Now she says that it's an 'investment' and we'll get our money back, money we can use to send children to school when we have some...

My problem with all of this is ... She has no background in investments... and she's not that good with numbers (or bills lol) in the first place...

I know her heart is in the right place and she probably feels like she needs to prove herself to the rest of my family... but I don't know... talking about this with a few buddies that do have financial backgrounds told me this is crazy and to end it...

So, unless shes onto something no one else knows, how do I end this go-nowhere spending without hurting her feelings/ego/pride etc?


----------



## notaname (Feb 4, 2011)

Wow. I'm speechless. (We're $180,000 in debt and live with my parents)

OK. First, no money should be spent without BOTH of you agreeing. It is not *her* money. The money you earn each month should be considered *both* your money. 

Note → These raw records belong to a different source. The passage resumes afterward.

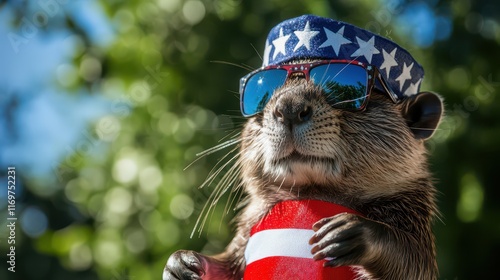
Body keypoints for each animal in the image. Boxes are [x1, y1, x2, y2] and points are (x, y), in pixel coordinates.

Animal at [162, 15, 444, 280]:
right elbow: (227, 263)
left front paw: (349, 231)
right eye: (266, 90)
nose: (289, 107)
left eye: (345, 89)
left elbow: (413, 263)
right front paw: (181, 263)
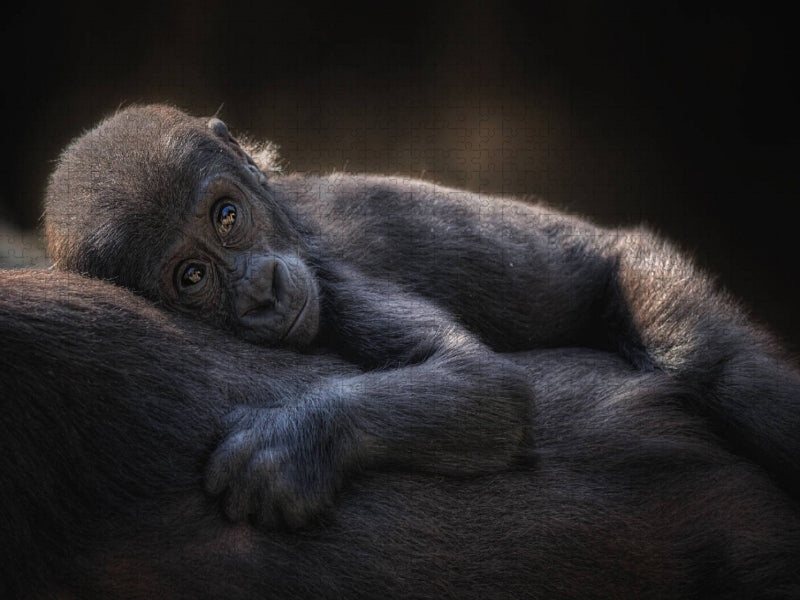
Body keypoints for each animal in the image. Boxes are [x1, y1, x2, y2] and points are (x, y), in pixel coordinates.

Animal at [44, 105, 800, 526]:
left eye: (227, 216)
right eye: (192, 277)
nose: (261, 290)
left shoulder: (332, 277)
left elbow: (481, 382)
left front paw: (299, 441)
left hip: (644, 263)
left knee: (716, 370)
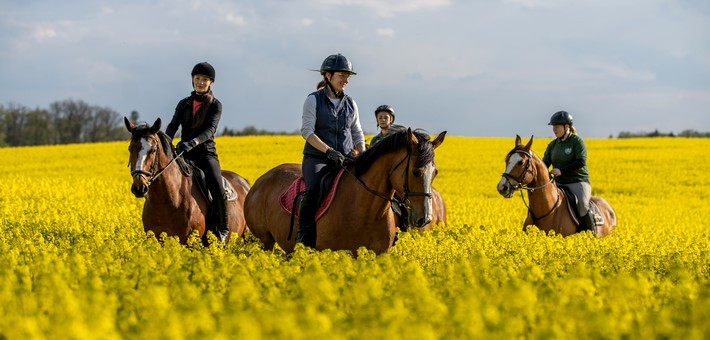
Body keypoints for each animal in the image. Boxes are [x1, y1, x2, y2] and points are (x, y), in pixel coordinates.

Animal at [245, 129, 444, 254]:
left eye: (435, 172)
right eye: (415, 171)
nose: (425, 218)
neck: (367, 210)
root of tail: (259, 181)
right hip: (265, 241)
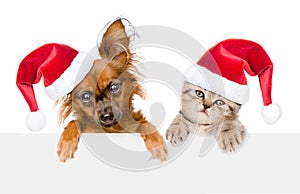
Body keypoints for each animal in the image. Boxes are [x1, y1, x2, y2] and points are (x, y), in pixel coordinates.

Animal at [56, 19, 169, 162]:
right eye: (86, 97)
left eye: (114, 87)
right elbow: (73, 122)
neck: (113, 130)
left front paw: (157, 143)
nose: (107, 116)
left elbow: (145, 124)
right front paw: (66, 143)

She needs a budget. BADLY!!! You guys need to set up a $ amount that nobody can ever spend without discussing it first with the other person. For a broke person like me the amount is seriously like $20. For you guys maybe it is $1000 or something like that. 

Maybe it feels dumb to have a budget when you are loaded, but I think the more money you have the MORE important it is to keep track of it.

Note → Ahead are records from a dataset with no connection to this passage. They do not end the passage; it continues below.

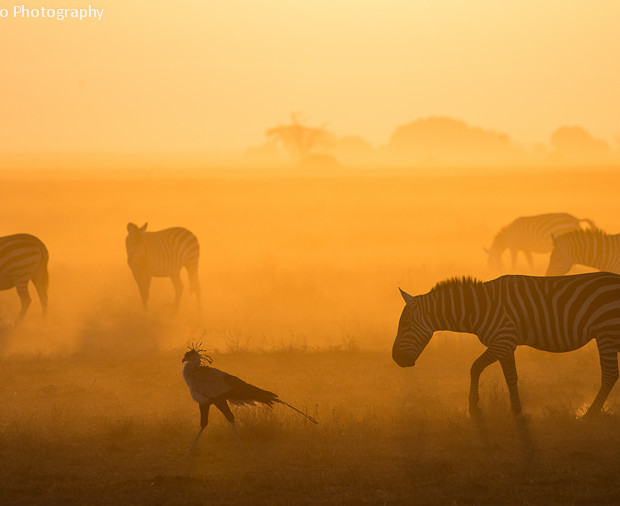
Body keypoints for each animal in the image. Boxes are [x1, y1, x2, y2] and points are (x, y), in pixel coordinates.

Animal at [394, 270, 620, 418]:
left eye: (405, 325)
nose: (396, 359)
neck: (479, 308)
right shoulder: (506, 345)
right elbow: (511, 377)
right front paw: (516, 409)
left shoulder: (502, 341)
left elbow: (475, 367)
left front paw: (473, 405)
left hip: (606, 333)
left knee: (610, 374)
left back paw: (590, 414)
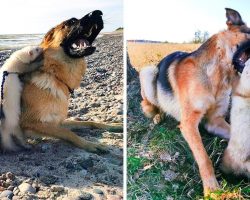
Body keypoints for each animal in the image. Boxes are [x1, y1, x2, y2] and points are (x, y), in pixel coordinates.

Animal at [16, 10, 122, 153]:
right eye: (71, 21)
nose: (98, 13)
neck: (55, 75)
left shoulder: (57, 121)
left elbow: (88, 122)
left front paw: (113, 125)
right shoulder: (32, 123)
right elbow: (69, 133)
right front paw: (91, 144)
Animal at [140, 8, 250, 196]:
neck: (216, 75)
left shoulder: (214, 121)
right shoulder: (189, 123)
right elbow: (203, 157)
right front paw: (212, 189)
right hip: (148, 73)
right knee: (149, 105)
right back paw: (157, 116)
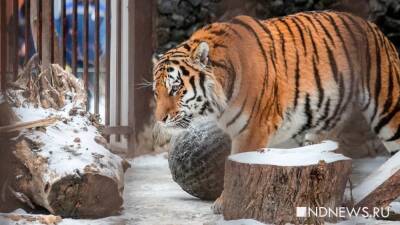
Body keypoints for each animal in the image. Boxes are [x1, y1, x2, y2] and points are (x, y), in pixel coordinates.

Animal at [151, 11, 400, 213]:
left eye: (176, 88)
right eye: (156, 92)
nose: (160, 120)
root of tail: (374, 27)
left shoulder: (252, 130)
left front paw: (224, 203)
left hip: (389, 110)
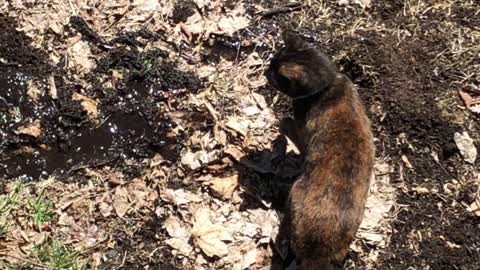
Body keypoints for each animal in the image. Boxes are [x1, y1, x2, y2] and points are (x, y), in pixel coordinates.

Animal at [266, 31, 376, 270]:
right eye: (271, 63)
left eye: (275, 74)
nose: (264, 72)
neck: (328, 84)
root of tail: (317, 256)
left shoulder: (303, 135)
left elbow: (284, 121)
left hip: (295, 192)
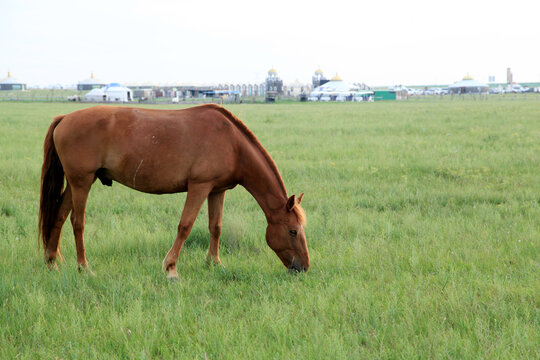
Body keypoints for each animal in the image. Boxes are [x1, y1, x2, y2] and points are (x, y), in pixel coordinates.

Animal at [38, 104, 310, 278]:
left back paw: (51, 262)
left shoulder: (217, 190)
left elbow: (215, 227)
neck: (232, 143)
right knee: (77, 222)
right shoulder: (199, 186)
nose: (304, 267)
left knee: (59, 216)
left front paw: (214, 263)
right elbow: (185, 226)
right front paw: (171, 268)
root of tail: (64, 118)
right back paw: (84, 267)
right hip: (82, 182)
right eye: (293, 231)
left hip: (76, 183)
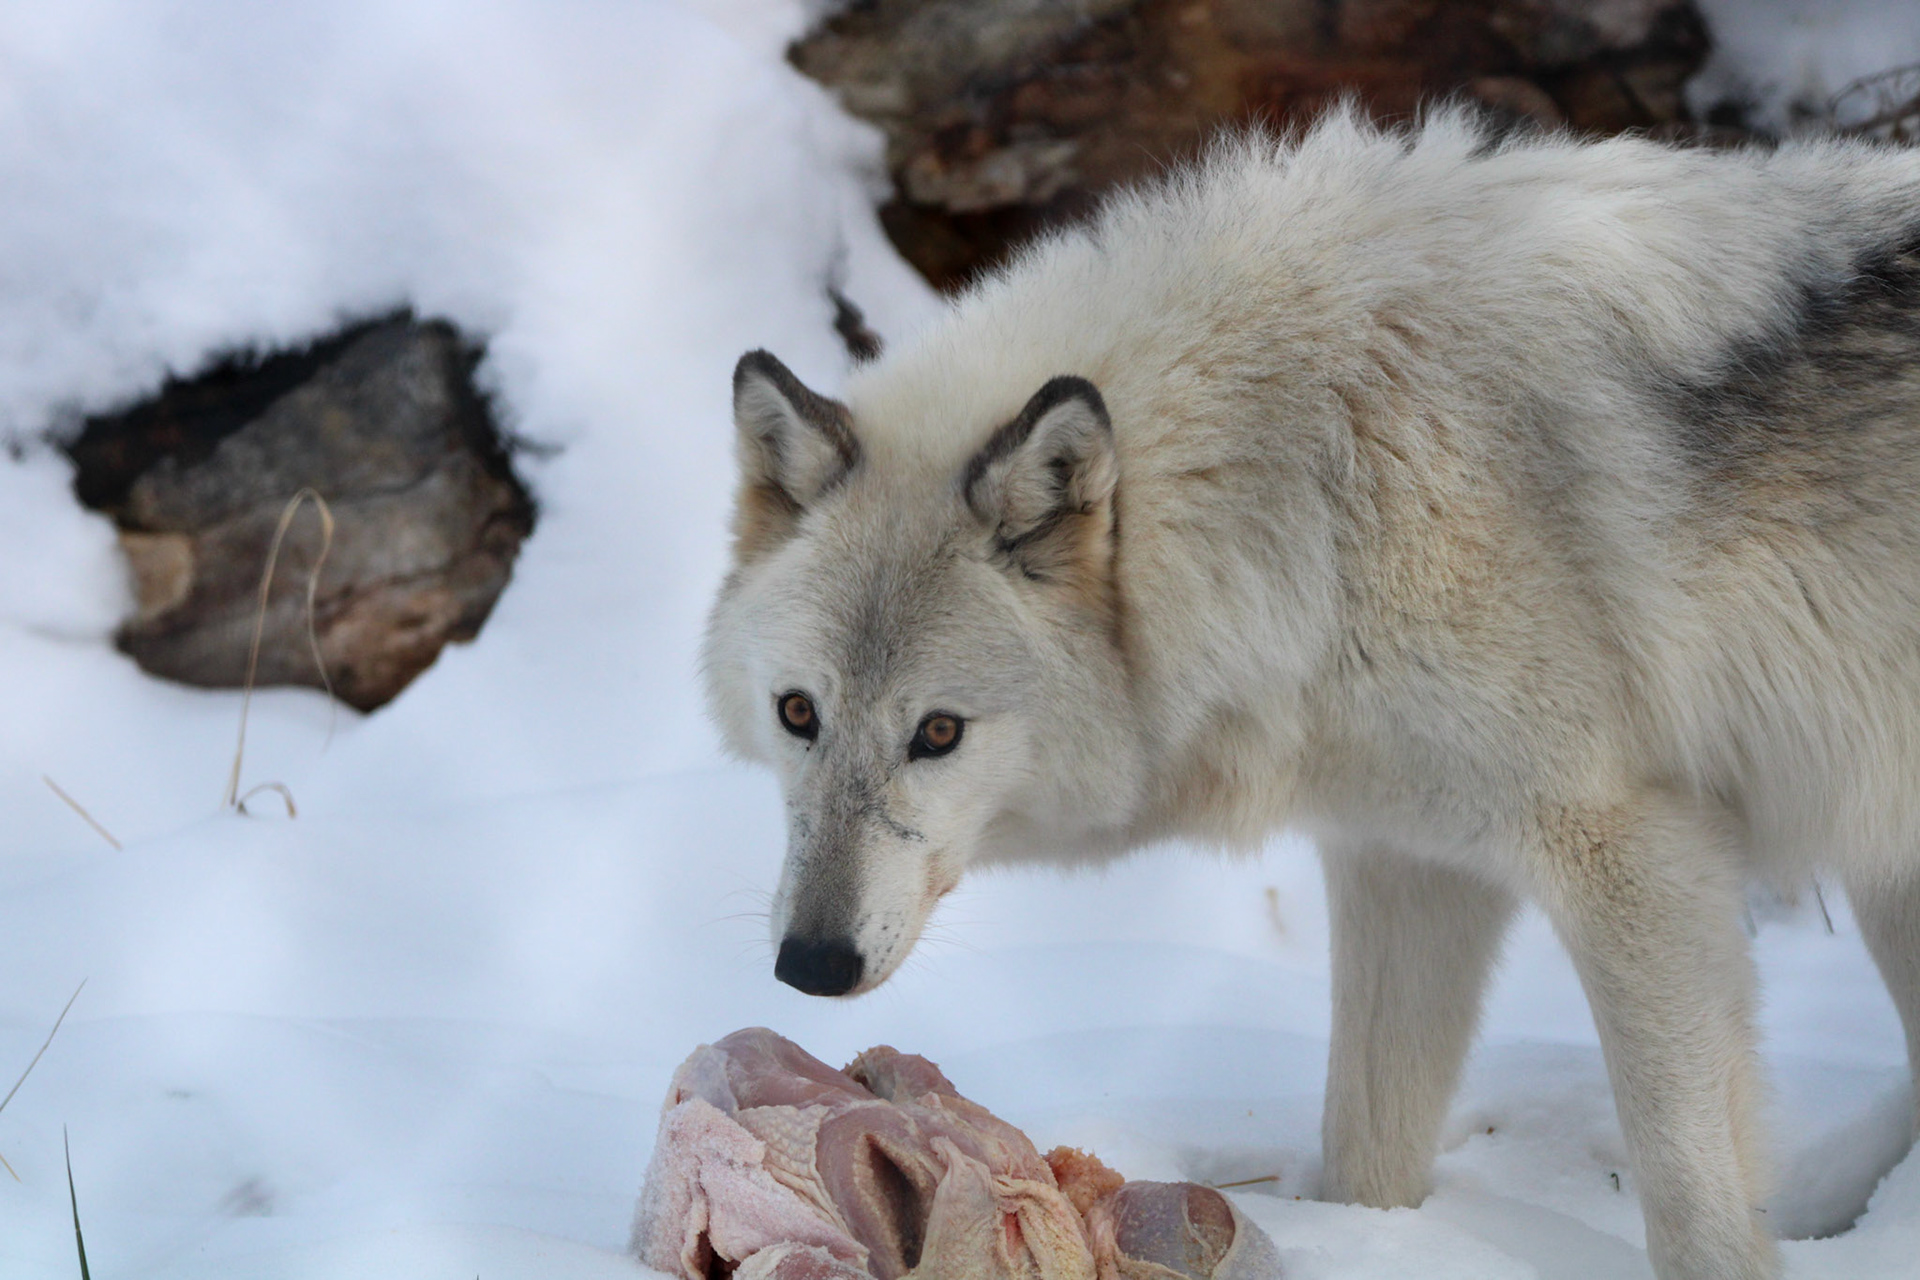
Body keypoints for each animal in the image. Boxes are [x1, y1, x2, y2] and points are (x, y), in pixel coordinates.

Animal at [701, 108, 1920, 1279]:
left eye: (938, 732)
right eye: (799, 714)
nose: (809, 965)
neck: (1323, 475)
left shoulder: (1638, 862)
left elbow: (1693, 1206)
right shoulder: (1407, 863)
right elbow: (1366, 1156)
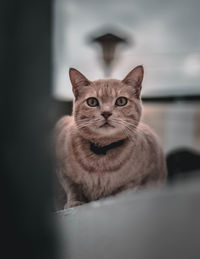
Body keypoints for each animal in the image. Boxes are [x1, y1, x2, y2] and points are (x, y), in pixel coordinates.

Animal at [54, 65, 167, 209]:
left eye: (121, 101)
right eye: (92, 101)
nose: (106, 113)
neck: (102, 151)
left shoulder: (139, 177)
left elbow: (122, 191)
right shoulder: (63, 171)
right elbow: (72, 187)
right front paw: (75, 202)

I would sit down with her and tell her that you love her very much but you are very uncomfortable with the investments and spending and that it isn't something you are used to. Then I would tell her that you would like to start budgeting every month. Then, I would say that if she or you ever want to spend more than $XXX that it needs to be discussed FIRST as a couple to make sure that everyone is on board. No investments should be made without both of you on board first...that means you, too.

Yikes. I'm a little sick to my stomach thinking about it.


----------



## 827Aug (Apr 27, 2008)

Spending will not end on it's own. Unfortunately "spending" becomes it's own fuel for the fire. No one. regardless of wealth, is immune from it's ravages. Give her an allowance for her investing. I've already been there with a spouse. It didn't stop on it's own.


----------



## moonangel (Jan 19, 2011)

You'll need better control of her spending and of her.


----------



## couple (Nov 6, 2010)

two separate but related issues:
1. spending
2. 'investing'

Assuming that the approx $1.5m spent over the 3 month period is not chump change to you, then I don't understand how you are allowing her to invest large sums of the family money with no involvement from yourself. Most families would make joint decisions around investments that take significant amounts of their money.

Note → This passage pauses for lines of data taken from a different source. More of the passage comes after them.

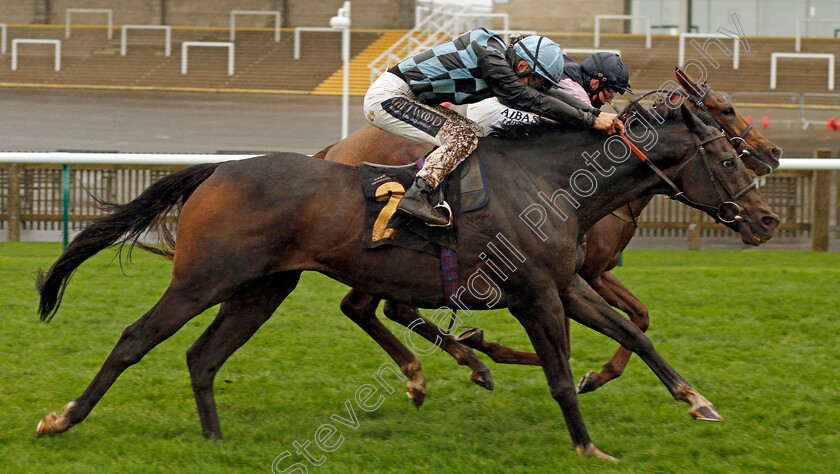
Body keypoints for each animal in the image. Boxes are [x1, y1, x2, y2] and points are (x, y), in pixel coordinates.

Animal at [36, 103, 776, 460]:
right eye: (726, 157)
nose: (766, 218)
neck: (550, 181)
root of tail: (217, 169)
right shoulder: (537, 293)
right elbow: (562, 374)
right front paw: (587, 444)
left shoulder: (568, 284)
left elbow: (634, 333)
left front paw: (697, 401)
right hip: (203, 279)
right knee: (136, 340)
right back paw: (61, 418)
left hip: (262, 289)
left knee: (203, 355)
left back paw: (216, 443)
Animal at [308, 70, 780, 396]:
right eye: (725, 111)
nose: (772, 151)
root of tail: (333, 150)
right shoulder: (580, 275)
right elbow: (576, 341)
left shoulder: (583, 274)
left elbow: (638, 318)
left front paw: (596, 374)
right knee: (381, 307)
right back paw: (464, 361)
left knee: (368, 308)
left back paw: (449, 364)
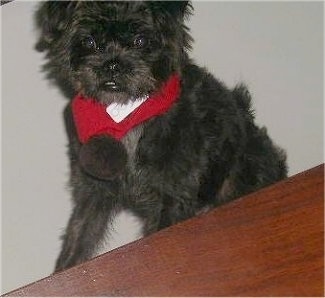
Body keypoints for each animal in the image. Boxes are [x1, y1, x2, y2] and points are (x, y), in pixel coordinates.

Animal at [33, 1, 286, 272]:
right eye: (89, 41)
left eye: (141, 40)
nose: (112, 64)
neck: (127, 115)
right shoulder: (94, 191)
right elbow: (79, 235)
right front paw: (64, 270)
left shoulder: (174, 189)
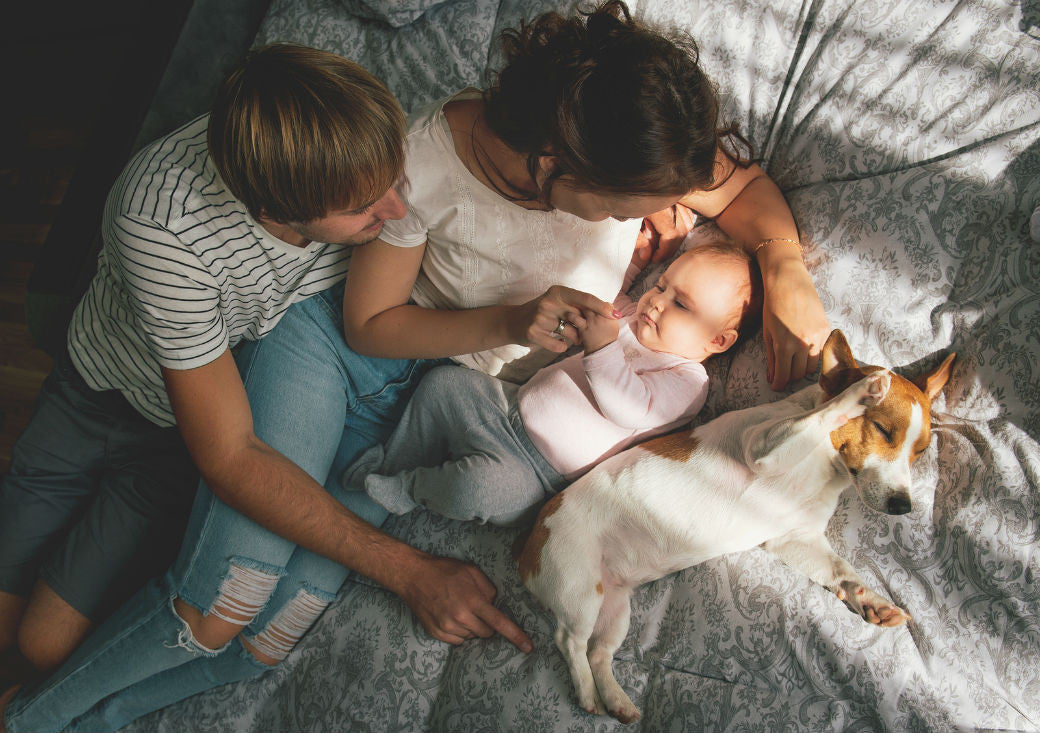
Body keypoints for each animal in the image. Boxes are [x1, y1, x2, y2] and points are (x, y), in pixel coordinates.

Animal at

Whether this is a good investment or a bad investment, it is still investing and it's different from 'spending' for the sake of personal consumption which is largely fixed by budgeting and has a completely different underlying cause. Having significant financial decisions made without your involvement is a relationship issue not a budget issue. You need to decide to take your share of control in the relationship and put an end to big decisions being apparently made without your knowledge. Otherwise continue to allow it, don't complain, and get used to having no say in other major life decisions - e.g. when/if you have kids, how many kids, school issues, religion, relocating, etc, etc.


----------